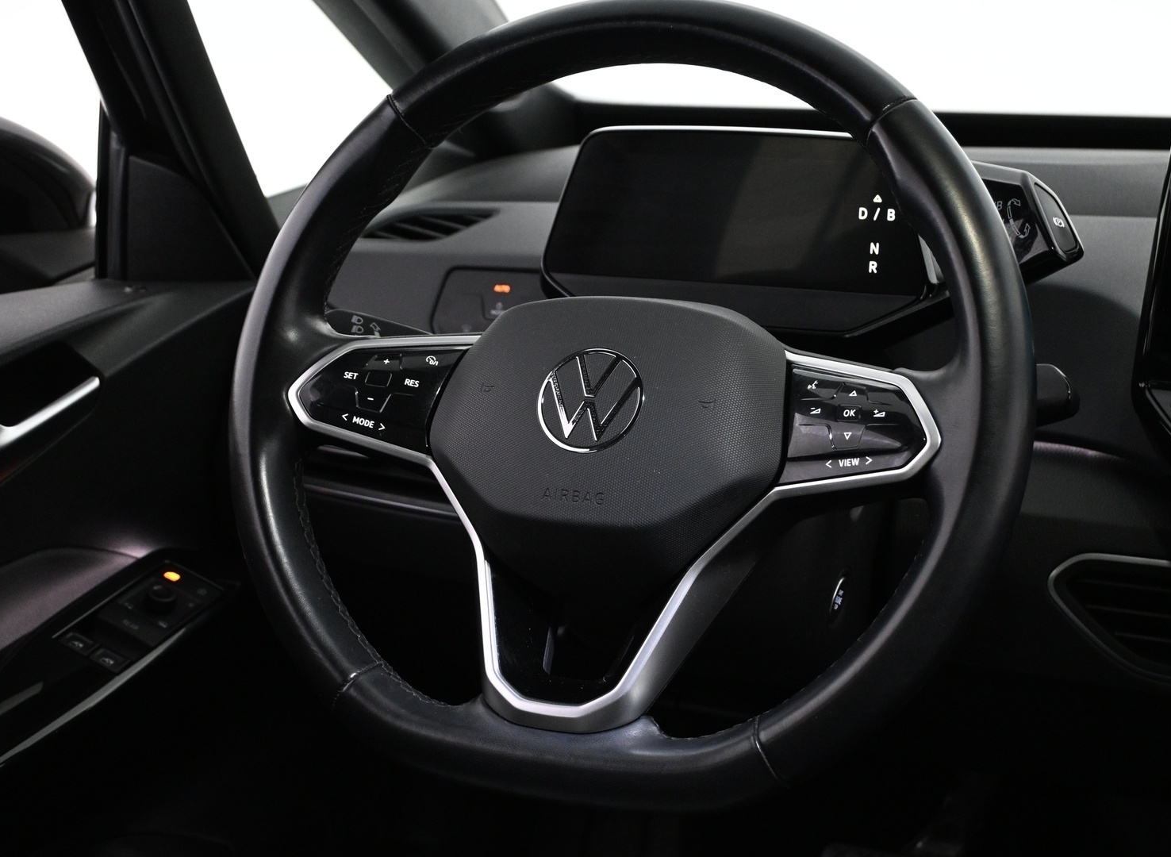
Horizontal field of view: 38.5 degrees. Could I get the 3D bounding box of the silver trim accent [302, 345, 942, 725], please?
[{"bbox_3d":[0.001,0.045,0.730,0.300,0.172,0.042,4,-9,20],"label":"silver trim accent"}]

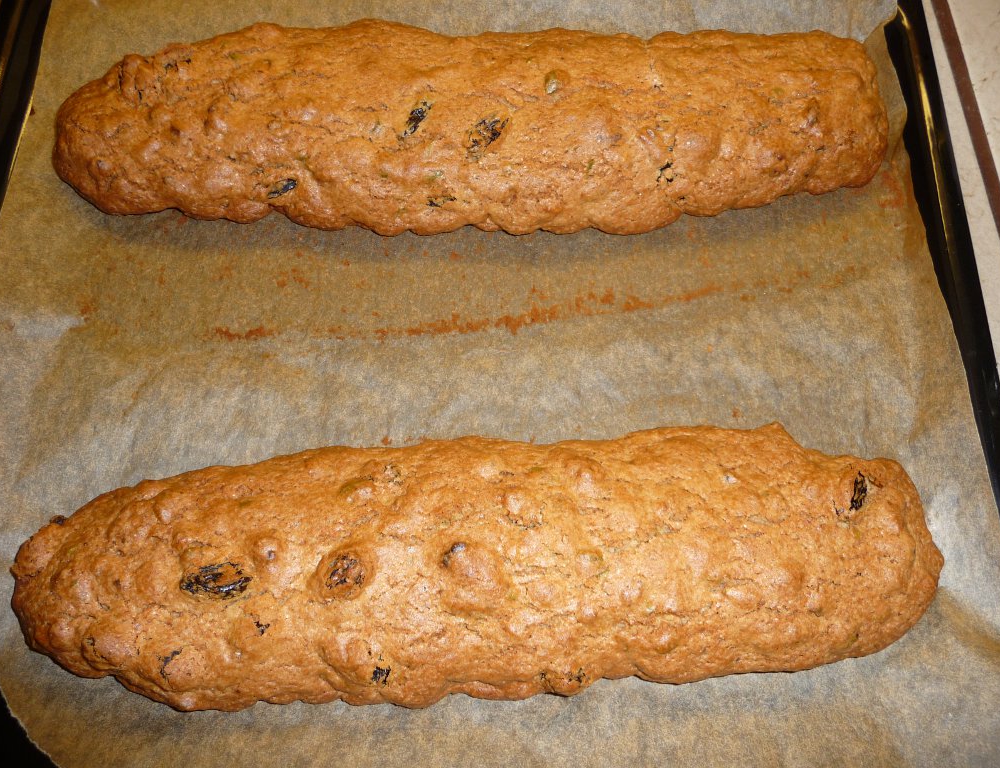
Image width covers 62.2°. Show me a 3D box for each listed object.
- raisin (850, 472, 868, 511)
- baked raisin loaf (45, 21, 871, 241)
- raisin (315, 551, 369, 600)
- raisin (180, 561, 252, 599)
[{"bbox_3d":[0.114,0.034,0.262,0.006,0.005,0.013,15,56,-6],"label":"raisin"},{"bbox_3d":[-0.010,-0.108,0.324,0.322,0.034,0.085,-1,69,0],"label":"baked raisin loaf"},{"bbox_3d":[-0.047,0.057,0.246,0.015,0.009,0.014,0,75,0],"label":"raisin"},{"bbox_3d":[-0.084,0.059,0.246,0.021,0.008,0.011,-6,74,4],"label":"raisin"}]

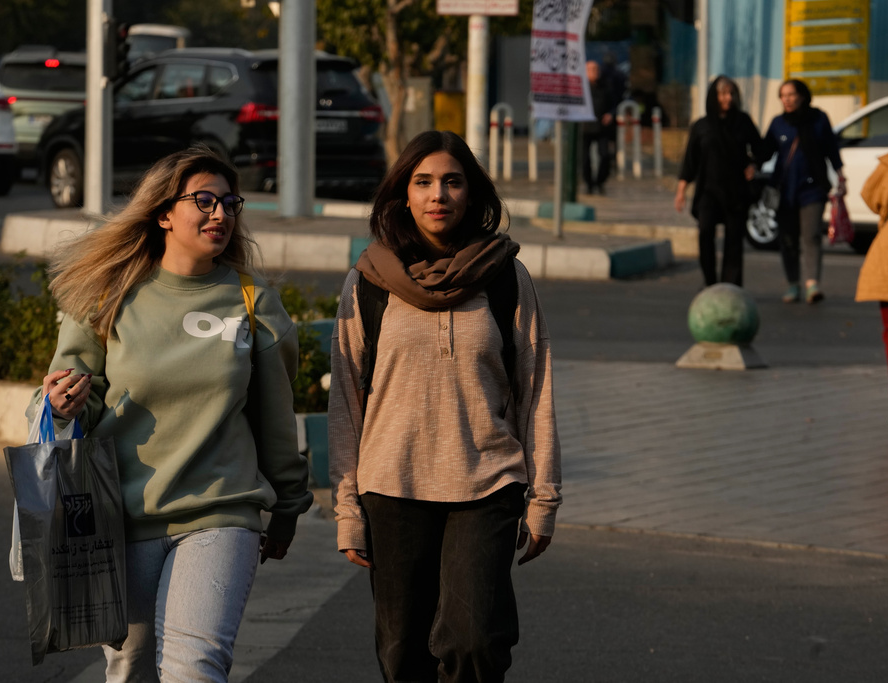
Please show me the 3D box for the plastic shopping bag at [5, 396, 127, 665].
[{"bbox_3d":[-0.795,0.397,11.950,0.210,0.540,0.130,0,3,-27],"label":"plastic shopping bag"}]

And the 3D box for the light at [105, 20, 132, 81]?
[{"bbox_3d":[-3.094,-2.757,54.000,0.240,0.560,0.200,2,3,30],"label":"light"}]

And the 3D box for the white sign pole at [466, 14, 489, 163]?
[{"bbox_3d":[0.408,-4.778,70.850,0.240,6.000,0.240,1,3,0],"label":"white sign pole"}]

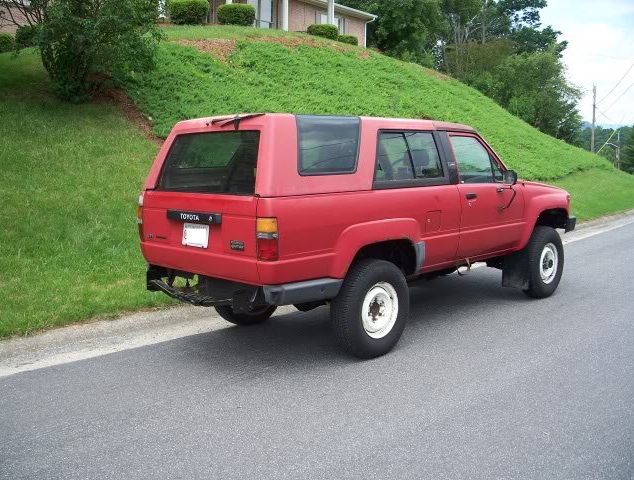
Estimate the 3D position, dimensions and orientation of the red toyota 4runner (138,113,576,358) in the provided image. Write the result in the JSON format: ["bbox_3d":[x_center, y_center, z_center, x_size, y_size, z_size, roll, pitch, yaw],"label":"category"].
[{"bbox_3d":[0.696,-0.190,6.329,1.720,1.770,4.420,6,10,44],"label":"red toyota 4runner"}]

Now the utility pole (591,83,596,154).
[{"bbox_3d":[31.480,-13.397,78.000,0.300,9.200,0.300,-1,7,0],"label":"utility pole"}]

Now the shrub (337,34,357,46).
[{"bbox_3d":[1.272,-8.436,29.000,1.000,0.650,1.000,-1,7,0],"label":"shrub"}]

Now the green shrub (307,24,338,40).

..........

#### Your task
Copy the records above exactly, from the first line through the line containing "- raisin (315, 551, 369, 600)", and leave out the pictures.

#### Final answer
Horizontal field of view: 38.5 degrees. Could I get the 3D bounding box of the silver trim accent [302, 345, 942, 725], please?
[{"bbox_3d":[0.001,0.045,0.730,0.300,0.172,0.042,4,-9,20],"label":"silver trim accent"}]

Image width covers 62.2°. Show me a 3D box for each listed object.
- raisin (850, 472, 868, 511)
- baked raisin loaf (45, 21, 871, 241)
- raisin (315, 551, 369, 600)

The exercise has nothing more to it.